__JOB ITEM__
Since the listing below shows pictures, leave them out and write out exactly the lines from the line with "нам так мало" to the line with "html: none ->", both included, and no others.

__SUPPLIED DATA__
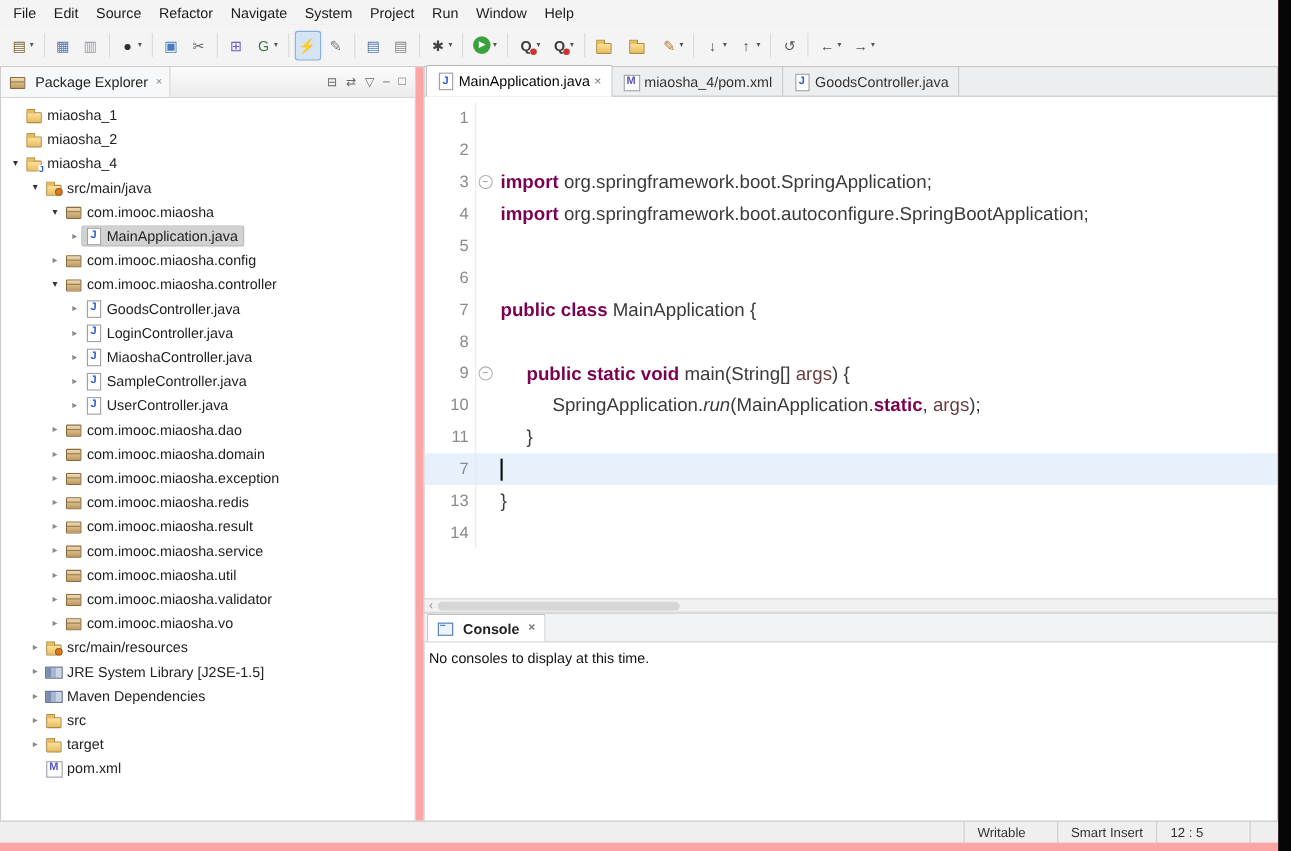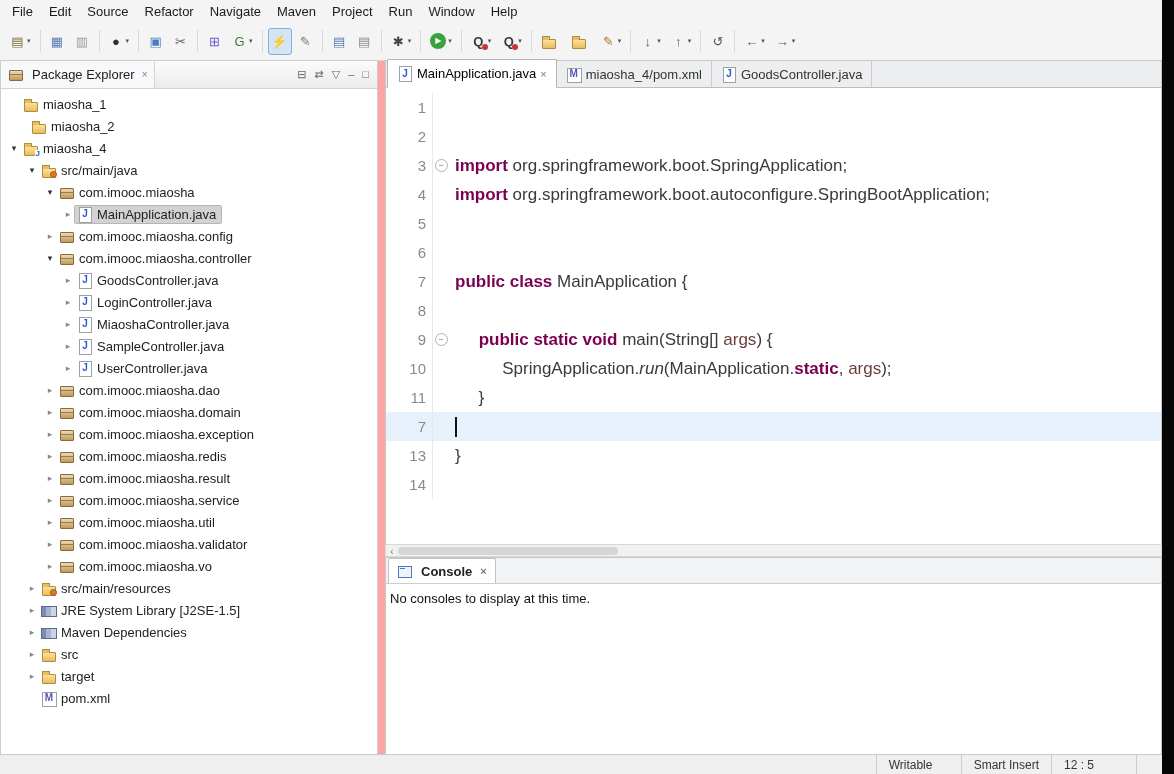"Maven" span.menu-item { text: Maven -> System }
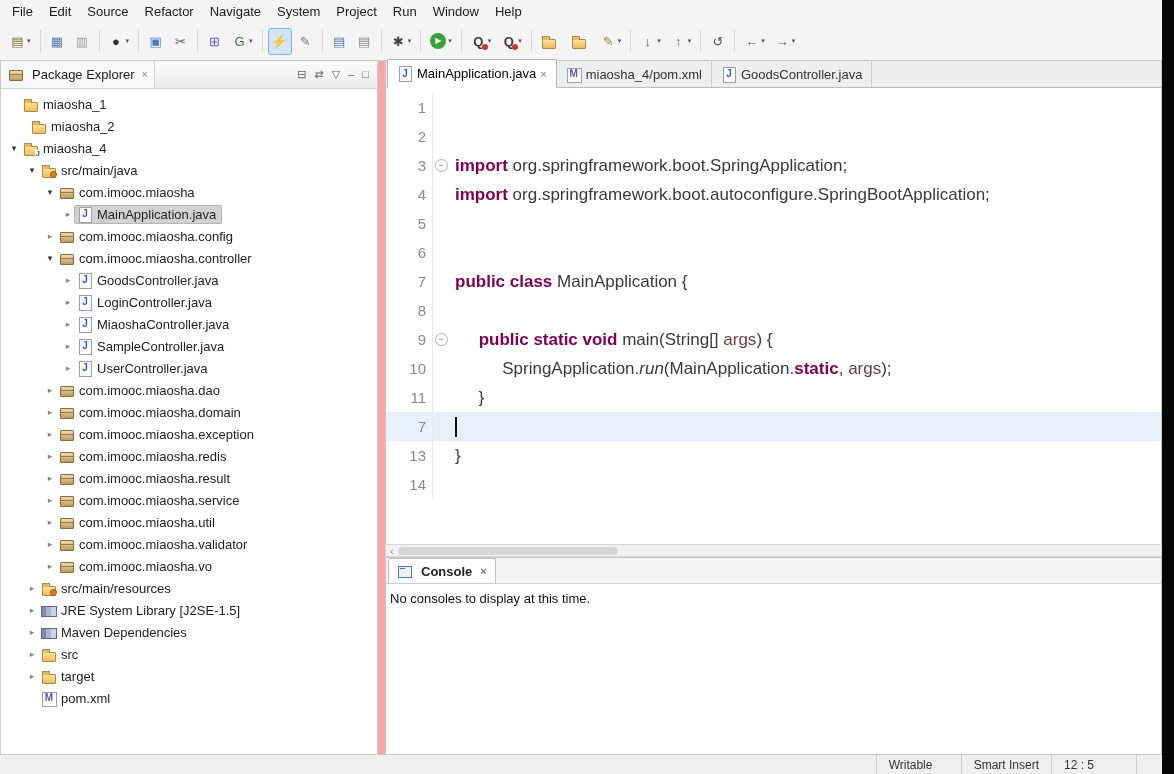"miaosha_2" div.tree-row { padding-left: 14px -> 6px }
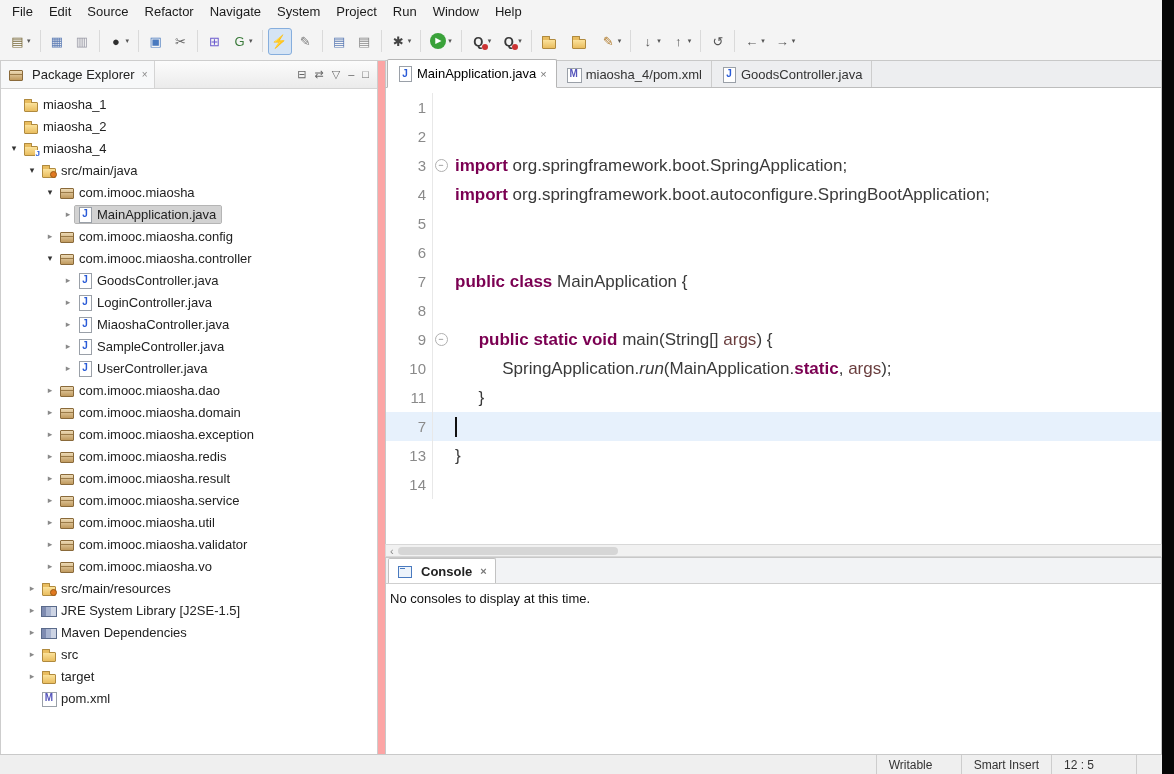"Writable" .status-bar { bottom: 0 -> 8px }
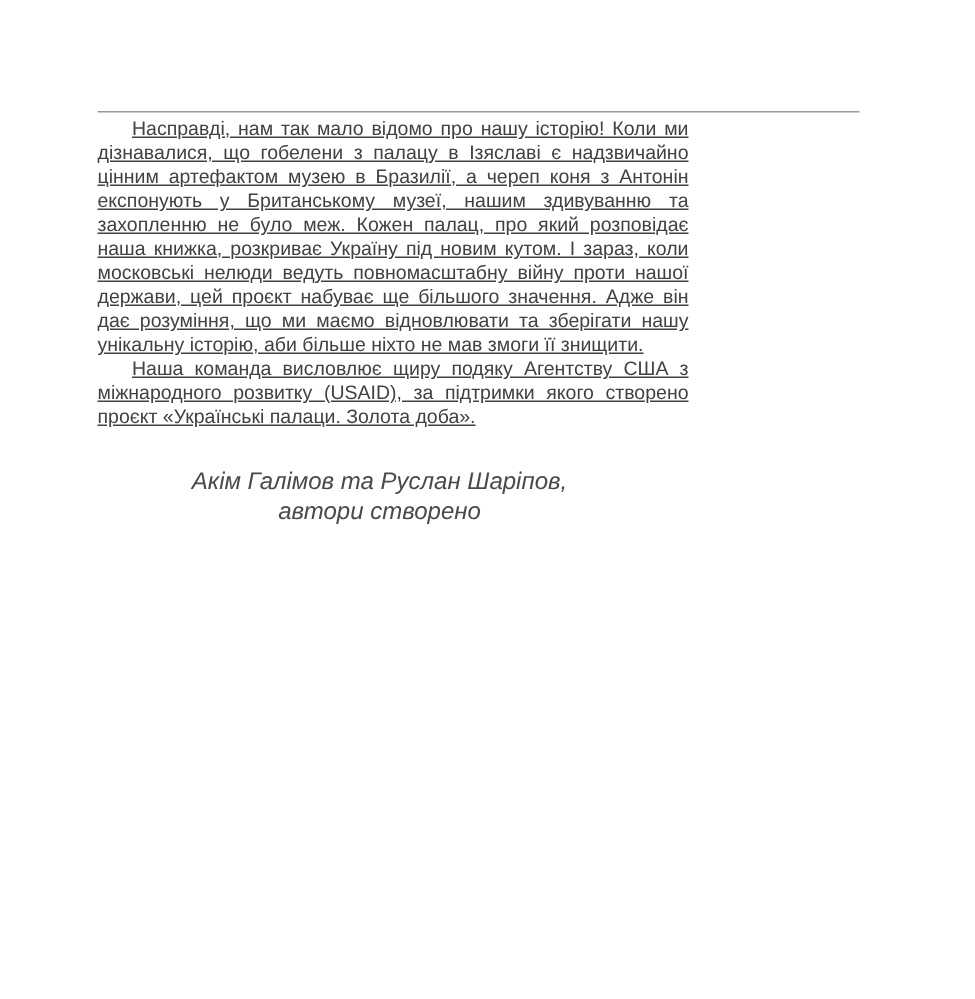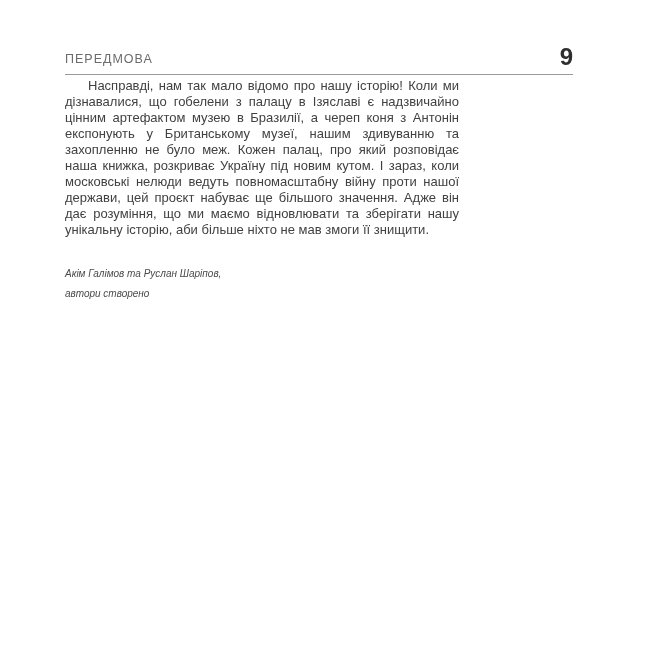"ПЕРЕДМОВА" header.page-header { html: <header> <span>ПЕРЕДМОВА</span> <span>9</span> </header> -> none }
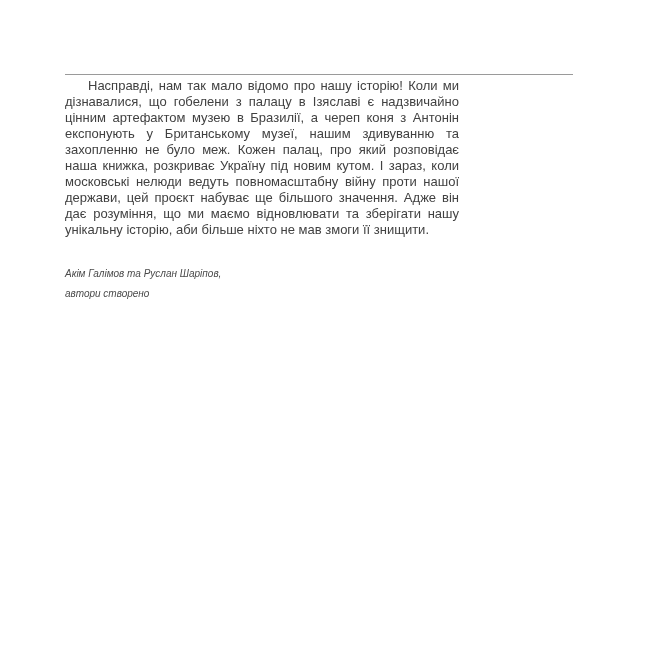"Насправді, нам так мало відомо" .para.indent { text-decoration: none -> underline }
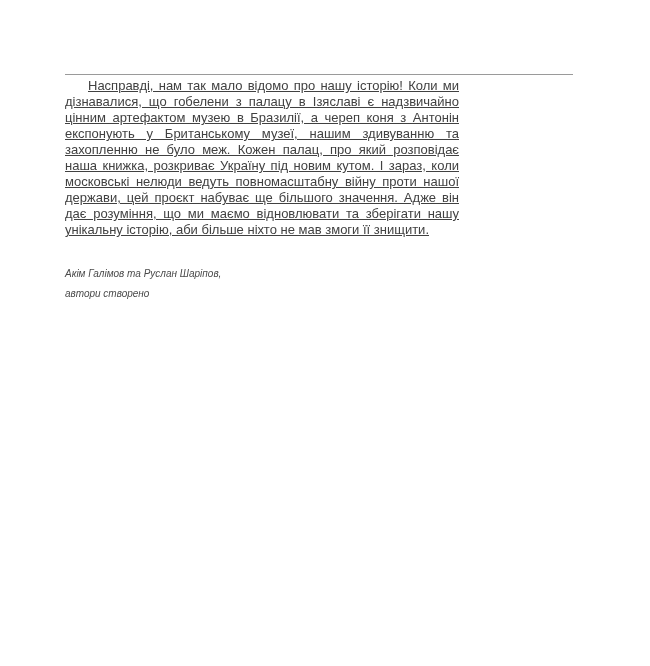"Наша команда висловлює щиру подяку" p.para { html: none -> <p>Наша команда висловлює щиру подяку Агентству США з міжнародного розвитку (USAID), за підтримки якого створено проєкт «Українські палаци. Золота доба».</p> }
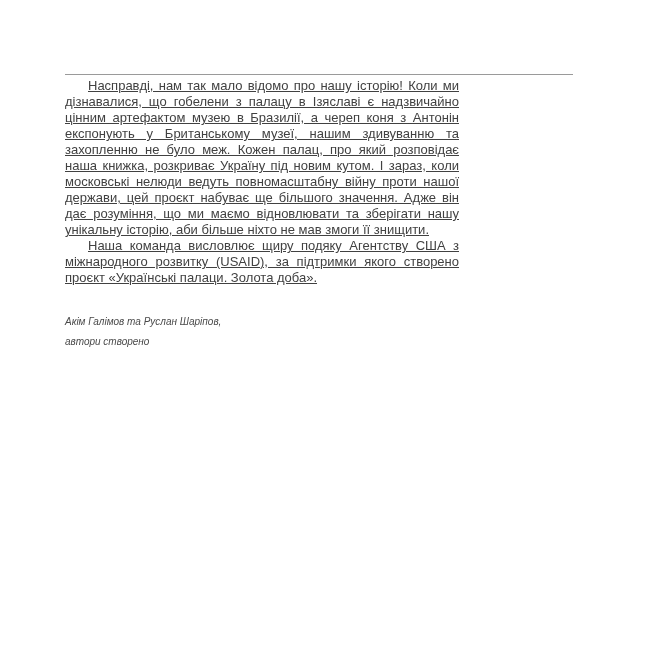"Акім Галімов та Руслан Шаріпов," .signature { font-size: 10px -> 16px; text-align: left -> center }
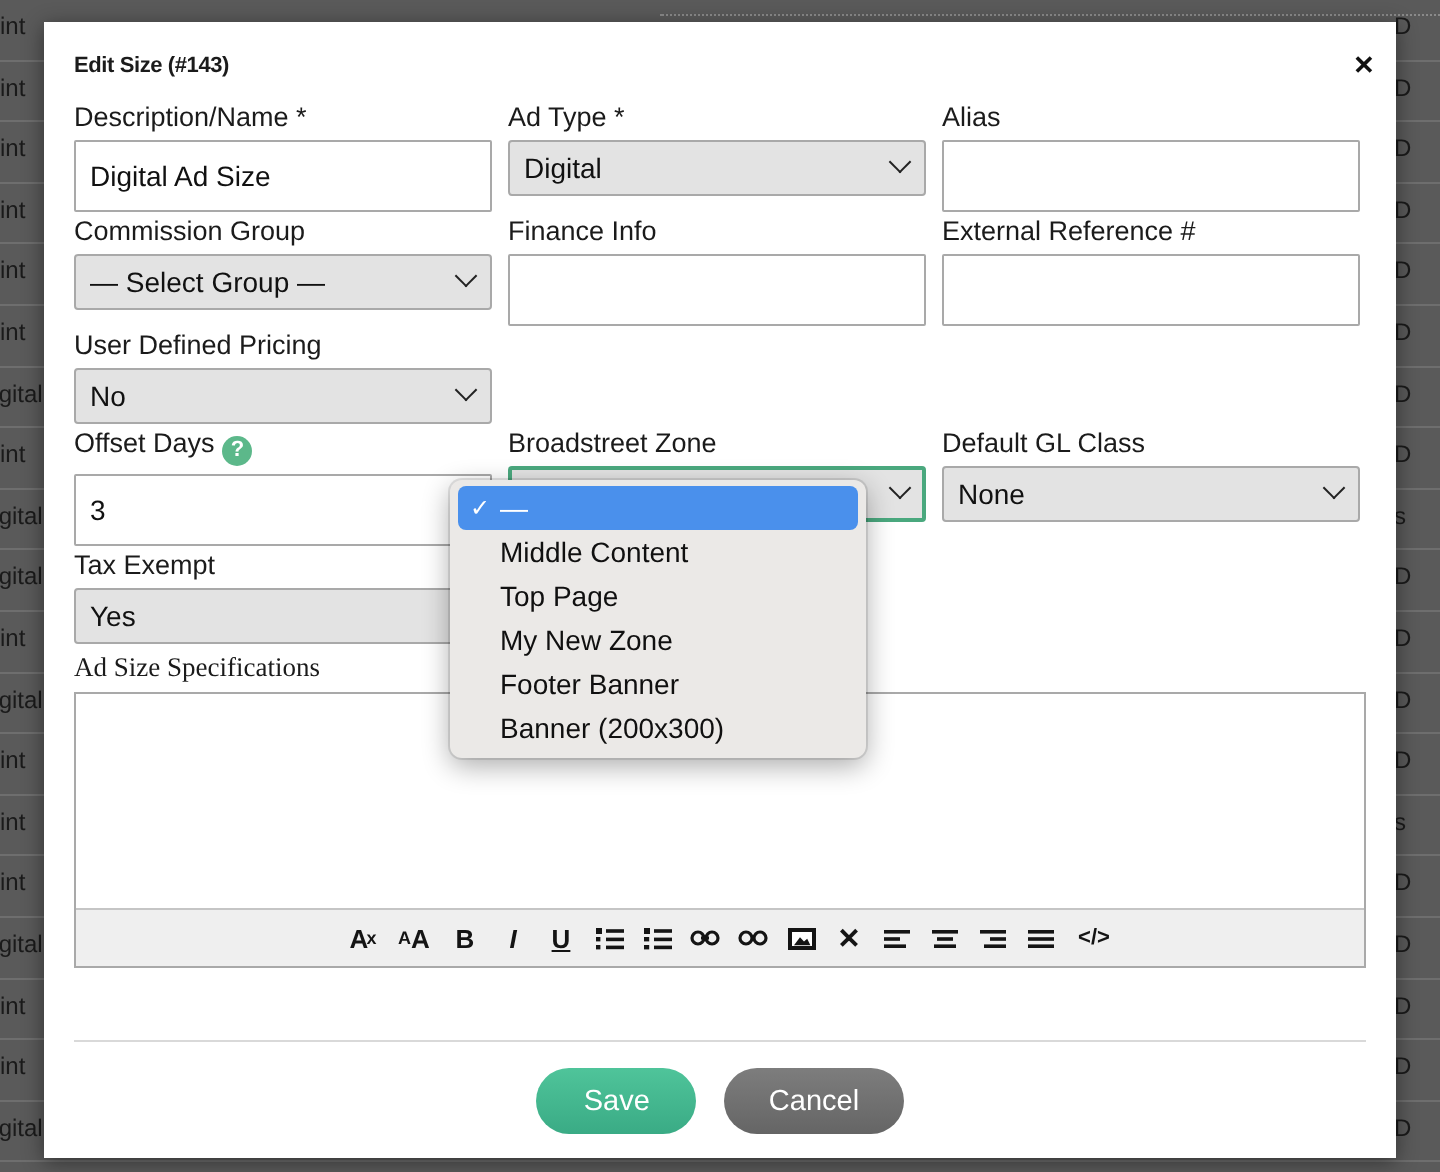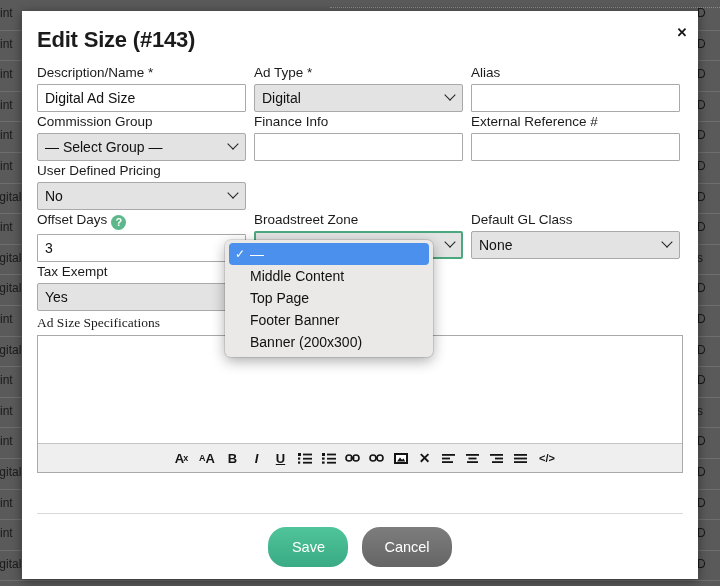"Edit Size (#143)" h1.modal-title { font-size: 22px -> 11px }
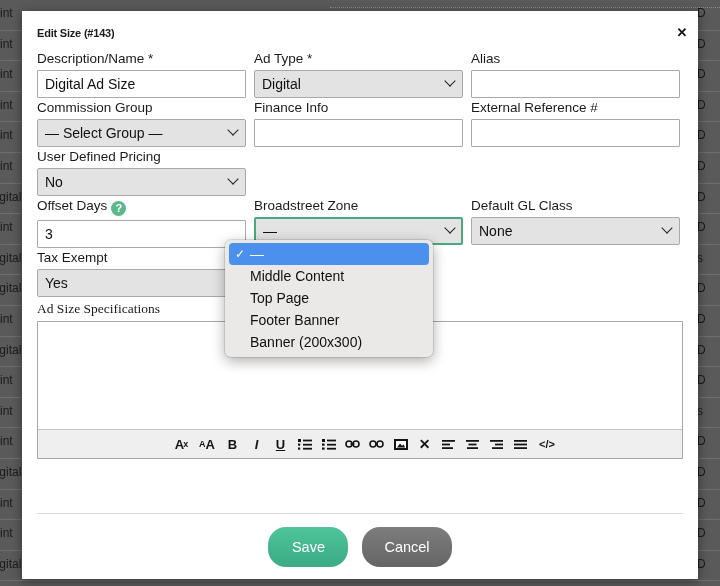"Digital Ad Size" input.txt { height: 28px -> 36px }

__REPLY__
"Насправді, нам так мало відомо" .para.indent { text-decoration: none -> underline }
"Наша команда висловлює щиру подяку" p.para { html: none -> <p>Наша команда висловлює щиру подяку Агентству США з міжнародного розвитку (USAID), за підтримки якого створено проєкт «Українські палаци. Золота доба».</p> }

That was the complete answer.